Rajmohan Gandhi, grandson of Mahatma Gandhi, has appealed for world solidarity in response to floods that had devastated the lives of millions of people in Pakistan.
"We have to get the conscience of the world working on this jointly," Gandhi, a research professor at the Centre for South Asian and Middle Eastern Studies at the University of Illinois, told correspondents during a press conference at the United Nations.
Gandhi addressed the press conference along with Pakistan's Ambassador Abdullah Hussain Haroon.
Calling for more widespread, generous and long-term assistance for the 'hundreds of thousands of Pakistani men, women and children who had lost all they had built over a lifetime', Gandhi said that the poorest were once more the prime sufferers.

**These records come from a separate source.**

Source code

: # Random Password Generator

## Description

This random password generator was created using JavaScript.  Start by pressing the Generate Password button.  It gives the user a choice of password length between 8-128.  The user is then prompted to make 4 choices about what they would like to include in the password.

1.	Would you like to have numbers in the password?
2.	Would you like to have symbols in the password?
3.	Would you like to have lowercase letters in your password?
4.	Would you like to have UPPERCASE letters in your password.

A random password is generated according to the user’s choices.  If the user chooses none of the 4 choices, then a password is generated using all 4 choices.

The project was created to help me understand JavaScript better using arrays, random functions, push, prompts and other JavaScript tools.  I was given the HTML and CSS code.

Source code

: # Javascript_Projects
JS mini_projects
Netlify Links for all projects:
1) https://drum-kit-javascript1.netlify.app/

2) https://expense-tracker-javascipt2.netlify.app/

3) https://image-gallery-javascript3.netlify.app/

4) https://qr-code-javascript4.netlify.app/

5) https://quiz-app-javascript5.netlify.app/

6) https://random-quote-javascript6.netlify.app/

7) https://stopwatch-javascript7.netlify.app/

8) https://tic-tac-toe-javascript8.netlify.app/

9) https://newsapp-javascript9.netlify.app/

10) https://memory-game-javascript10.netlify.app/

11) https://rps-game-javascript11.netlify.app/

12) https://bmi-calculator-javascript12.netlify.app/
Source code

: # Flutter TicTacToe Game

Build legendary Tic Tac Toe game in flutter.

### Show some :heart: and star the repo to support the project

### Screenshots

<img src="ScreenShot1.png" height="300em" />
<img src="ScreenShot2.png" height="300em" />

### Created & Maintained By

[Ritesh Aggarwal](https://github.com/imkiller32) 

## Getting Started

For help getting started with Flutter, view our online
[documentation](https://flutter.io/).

He said he hoped that the flood would help all of South Asia to reorder its priorities to extract some good out of the tragedy, including the end to the divisions between people in the region.
Gandhi noted that ordinary Pakistanis were helping each other, with young people displaying astonishing leadership, including Pakistani student groups abroad.
That, he said, should be seen as a proof of the strength of Pakistani society, despite the country's negative image in the world media. He said he was glad that Indians, both individuals and the Government, had provided aid.
Asked about the possible positive effects of Indian aid, he said that such aid could lead to more rapprochements with Pakistan, or could be forgotten as a stand-alone goodwill gesture. It was 'up to all of us' to take a profoundly human moment and help reshape the relationship between both peoples.
He said that an awakening of common humanity was indeed possible and could produce some reconciliation between peoples. He, however, said that he could not predict how it would affect the controversy over Kashmir and other big issues.
Haroon said that the joint press conference was historic and spoke of the friendship between his own grandfather and Mahatma Gandhi, who, he said, was extremely concerned over the welfare of Muslims on the subcontinent. He welcomed the outpouring of aid from people of all faiths and ethnicities.
He called for the world to step up to the enormous humanitarian challenges, warning of disasters yet to come, pointing out that 90 per cent of victims were still drinking dirty water.
In response to questions, he said that there was a risk of destabilization in Pakistan, and that yesterday's strikes against religious minorities had shown that militants were certainly willing to take advantage of opportunities.
The people who had been most affected, however, were not militants.
The people most affected were the 'uncomplaining hard core' of Pakistani society.
Gandhi said that the disaster could increase unrest, but so far he had noticed a strong reaction against the latest violence, with people asking how anyone could carry out attacks in the middle of such an emergency.
There was also the possibility that people would come together, across ethnic, religious and class lines.
He said within Pakistan, the elites have to decide where they stand. If the response was unsatisfactory, however, deeper divides could be created.
Asked if he was satisfied with the response of the United Nations to the floods, Haroon said there was a "strong burst of activity" before and after the Secretary-General's visit, but the momentum had flagged a bit, even though, 'the worst is yet to happen', due to filthy water and food, a lack of some 900,000 tents and other shortages.
There were still only 15 helicopters available to cover the affected area. In that context, he said that assistance from the Chinese military was not a threat; they had, after all, built highways in Pakistan.
He said that the Secretary-General had raised an initial, substantial amount and the world was helping, but domestic assistance capacity had been exhausted. India had a great role to play there, provided more people like Gandhi who came forward.
Gandhi thanked all Indians who had helped thus far, but said the Indian heart could do so much more. Everyone in the world must feel accountable for what they did, or did not do to help the victims, he said.